## Records supplied
○ ○ ○ ○ ○
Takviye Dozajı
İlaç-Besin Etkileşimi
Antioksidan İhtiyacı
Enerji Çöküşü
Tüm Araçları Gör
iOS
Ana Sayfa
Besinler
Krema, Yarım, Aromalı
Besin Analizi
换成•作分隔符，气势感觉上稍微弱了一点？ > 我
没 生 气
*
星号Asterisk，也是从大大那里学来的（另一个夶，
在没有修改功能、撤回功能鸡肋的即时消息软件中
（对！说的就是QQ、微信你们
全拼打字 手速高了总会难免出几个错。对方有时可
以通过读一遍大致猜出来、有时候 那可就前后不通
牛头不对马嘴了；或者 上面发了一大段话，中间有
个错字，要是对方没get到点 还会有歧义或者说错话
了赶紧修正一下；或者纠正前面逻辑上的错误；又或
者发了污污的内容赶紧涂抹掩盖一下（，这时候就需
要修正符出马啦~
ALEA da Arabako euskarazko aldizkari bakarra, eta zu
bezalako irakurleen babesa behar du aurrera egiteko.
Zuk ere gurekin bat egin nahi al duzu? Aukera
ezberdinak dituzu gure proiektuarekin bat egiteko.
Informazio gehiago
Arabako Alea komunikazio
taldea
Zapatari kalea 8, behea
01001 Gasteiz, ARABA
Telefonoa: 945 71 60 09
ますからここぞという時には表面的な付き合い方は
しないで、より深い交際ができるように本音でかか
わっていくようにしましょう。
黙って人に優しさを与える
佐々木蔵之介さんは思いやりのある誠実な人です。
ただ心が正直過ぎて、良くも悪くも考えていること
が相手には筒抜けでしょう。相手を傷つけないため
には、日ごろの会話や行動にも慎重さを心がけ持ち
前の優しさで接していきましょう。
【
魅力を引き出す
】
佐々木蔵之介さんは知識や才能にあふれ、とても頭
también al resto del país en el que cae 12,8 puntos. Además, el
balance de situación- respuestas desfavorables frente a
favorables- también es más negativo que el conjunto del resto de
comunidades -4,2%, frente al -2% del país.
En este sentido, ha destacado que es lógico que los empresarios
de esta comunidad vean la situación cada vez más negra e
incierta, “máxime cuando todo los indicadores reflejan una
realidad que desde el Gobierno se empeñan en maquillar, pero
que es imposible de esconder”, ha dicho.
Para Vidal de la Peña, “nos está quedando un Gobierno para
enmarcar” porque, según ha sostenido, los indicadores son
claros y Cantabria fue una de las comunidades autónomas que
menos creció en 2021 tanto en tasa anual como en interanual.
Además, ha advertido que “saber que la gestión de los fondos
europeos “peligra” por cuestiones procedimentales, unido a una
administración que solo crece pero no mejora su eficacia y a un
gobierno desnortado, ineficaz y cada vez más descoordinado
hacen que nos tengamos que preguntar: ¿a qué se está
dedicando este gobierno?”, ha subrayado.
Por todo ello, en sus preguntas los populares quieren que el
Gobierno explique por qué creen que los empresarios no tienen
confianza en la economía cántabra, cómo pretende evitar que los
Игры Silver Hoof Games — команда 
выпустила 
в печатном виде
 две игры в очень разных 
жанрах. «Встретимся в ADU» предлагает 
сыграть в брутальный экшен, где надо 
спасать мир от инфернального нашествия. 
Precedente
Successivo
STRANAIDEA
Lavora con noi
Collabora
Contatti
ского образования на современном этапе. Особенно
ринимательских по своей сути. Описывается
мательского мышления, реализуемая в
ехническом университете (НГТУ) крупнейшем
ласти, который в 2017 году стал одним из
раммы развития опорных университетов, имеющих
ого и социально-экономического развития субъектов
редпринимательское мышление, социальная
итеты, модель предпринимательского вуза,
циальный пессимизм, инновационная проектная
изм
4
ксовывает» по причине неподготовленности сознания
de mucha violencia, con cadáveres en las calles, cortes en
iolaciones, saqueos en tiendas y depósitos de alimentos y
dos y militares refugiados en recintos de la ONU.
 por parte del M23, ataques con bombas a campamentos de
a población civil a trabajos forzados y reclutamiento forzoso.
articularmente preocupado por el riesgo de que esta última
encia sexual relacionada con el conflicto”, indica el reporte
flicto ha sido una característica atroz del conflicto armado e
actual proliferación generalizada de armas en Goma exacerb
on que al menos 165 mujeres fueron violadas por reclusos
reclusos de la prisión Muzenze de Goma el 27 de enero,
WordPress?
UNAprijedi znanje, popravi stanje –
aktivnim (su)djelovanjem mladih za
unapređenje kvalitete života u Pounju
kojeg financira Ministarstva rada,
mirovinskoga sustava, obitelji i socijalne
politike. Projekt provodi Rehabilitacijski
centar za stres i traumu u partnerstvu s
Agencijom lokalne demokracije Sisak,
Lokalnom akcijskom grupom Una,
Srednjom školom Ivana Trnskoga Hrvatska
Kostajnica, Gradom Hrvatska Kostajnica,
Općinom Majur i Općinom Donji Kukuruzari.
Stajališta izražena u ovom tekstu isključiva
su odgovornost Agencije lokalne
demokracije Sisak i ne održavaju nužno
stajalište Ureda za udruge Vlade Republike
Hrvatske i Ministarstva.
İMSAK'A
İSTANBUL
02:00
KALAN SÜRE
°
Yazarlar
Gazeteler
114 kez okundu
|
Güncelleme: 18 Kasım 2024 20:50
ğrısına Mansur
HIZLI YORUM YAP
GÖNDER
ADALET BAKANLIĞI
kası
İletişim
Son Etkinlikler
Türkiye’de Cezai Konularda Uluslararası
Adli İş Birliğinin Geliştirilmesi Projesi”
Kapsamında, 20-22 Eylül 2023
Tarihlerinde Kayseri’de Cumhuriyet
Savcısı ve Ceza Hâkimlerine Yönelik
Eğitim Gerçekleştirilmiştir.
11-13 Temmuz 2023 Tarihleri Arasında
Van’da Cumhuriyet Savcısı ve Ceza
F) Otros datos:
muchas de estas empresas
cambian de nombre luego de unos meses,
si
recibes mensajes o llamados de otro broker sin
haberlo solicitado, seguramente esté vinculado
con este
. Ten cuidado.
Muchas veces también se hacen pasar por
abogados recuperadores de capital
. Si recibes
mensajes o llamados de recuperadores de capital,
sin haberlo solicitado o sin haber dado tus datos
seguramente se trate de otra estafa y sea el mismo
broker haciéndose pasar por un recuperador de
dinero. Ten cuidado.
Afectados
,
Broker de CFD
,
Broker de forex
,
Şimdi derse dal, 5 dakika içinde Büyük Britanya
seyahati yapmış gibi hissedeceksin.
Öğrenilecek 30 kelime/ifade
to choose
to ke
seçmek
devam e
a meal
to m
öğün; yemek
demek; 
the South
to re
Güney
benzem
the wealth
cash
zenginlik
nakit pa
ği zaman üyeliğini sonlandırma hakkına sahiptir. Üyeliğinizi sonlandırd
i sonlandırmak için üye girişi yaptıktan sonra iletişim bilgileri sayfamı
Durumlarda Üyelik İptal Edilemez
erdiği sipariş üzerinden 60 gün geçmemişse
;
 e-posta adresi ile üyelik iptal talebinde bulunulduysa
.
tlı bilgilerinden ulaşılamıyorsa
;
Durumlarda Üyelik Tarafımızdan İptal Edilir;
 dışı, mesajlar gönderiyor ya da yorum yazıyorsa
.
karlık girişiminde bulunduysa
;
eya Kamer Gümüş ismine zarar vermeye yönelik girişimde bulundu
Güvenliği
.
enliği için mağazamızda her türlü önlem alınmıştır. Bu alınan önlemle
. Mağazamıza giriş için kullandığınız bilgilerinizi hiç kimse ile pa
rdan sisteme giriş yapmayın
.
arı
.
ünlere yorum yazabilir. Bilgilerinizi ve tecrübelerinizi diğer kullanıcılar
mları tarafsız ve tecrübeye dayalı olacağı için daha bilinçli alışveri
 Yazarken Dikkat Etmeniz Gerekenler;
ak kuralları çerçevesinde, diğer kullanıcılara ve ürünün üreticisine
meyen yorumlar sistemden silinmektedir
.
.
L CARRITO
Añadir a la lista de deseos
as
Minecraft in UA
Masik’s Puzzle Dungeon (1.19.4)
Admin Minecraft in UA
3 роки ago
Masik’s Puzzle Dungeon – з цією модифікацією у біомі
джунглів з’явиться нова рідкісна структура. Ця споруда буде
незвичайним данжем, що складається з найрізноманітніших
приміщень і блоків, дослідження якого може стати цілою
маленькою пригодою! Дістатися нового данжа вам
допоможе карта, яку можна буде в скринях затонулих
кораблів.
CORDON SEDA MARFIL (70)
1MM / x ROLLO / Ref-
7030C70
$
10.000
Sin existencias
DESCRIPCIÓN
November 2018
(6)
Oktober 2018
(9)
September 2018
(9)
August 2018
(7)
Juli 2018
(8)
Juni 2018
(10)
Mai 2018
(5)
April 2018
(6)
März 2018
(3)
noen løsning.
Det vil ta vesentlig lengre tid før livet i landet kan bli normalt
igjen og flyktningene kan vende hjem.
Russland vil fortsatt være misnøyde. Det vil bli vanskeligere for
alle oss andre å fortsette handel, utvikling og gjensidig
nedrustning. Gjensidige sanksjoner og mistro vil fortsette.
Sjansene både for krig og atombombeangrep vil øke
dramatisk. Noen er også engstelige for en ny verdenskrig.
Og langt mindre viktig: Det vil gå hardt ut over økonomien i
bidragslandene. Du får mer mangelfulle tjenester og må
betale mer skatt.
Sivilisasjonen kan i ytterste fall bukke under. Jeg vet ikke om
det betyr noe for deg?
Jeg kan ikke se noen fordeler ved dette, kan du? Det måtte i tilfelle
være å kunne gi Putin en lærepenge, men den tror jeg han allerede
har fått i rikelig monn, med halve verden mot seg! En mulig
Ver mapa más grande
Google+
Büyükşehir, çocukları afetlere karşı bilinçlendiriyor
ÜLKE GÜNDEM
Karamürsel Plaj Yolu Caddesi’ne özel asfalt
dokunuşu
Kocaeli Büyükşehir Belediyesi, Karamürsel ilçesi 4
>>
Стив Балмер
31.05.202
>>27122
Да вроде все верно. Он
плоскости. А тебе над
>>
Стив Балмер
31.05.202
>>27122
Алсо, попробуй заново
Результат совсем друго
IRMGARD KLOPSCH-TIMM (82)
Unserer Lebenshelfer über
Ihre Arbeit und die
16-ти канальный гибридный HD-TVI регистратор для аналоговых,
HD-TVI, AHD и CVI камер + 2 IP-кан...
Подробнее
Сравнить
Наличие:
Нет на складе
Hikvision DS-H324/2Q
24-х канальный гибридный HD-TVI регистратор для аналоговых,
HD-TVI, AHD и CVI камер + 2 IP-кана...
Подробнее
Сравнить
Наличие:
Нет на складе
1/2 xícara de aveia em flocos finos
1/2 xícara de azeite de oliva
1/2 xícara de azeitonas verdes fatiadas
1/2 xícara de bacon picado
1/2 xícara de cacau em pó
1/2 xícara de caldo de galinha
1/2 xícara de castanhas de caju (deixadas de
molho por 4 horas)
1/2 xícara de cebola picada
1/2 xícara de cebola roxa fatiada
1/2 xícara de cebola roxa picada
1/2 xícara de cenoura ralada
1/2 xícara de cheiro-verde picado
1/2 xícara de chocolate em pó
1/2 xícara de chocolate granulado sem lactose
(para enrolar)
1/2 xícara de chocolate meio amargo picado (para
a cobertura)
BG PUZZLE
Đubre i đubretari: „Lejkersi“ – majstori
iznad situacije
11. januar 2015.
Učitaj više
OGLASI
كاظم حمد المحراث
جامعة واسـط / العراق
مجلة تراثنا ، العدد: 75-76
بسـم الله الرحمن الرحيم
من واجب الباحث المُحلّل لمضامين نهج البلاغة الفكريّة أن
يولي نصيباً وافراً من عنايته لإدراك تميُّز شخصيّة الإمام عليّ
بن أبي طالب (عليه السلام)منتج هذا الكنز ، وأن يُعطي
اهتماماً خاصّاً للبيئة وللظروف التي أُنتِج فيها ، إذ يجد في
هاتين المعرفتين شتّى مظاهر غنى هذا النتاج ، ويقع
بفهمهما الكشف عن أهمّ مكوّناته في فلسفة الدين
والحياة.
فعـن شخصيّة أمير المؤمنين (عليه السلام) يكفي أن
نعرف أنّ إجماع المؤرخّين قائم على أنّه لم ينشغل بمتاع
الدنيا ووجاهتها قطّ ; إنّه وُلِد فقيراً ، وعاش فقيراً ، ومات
○ ○ ○ ○ ○
## What the task asks
Rewrite the lines from the first one to the line with "ALEA da Arabako", both included, changing "Ana Sayfa" to "Anasayfa" and leaving everything else as it is.

## Task result
Takviye Dozajı
İlaç-Besin Etkileşimi
Antioksidan İhtiyacı
Enerji Çöküşü
Tüm Araçları Gör
iOS
Anasayfa
Besinler
Krema, Yarım, Aromalı
Besin Analizi
换成•作分隔符，气势感觉上稍微弱了一点？ > 我
没 生 气
*
星号Asterisk，也是从大大那里学来的（另一个夶，
在没有修改功能、撤回功能鸡肋的即时消息软件中
（对！说的就是QQ、微信你们
全拼打字 手速高了总会难免出几个错。对方有时可
以通过读一遍大致猜出来、有时候 那可就前后不通
牛头不对马嘴了；或者 上面发了一大段话，中间有
个错字，要是对方没get到点 还会有歧义或者说错话
了赶紧修正一下；或者纠正前面逻辑上的错误；又或
者发了污污的内容赶紧涂抹掩盖一下（，这时候就需
要修正符出马啦~
ALEA da Arabako euskarazko aldizkari bakarra, eta zu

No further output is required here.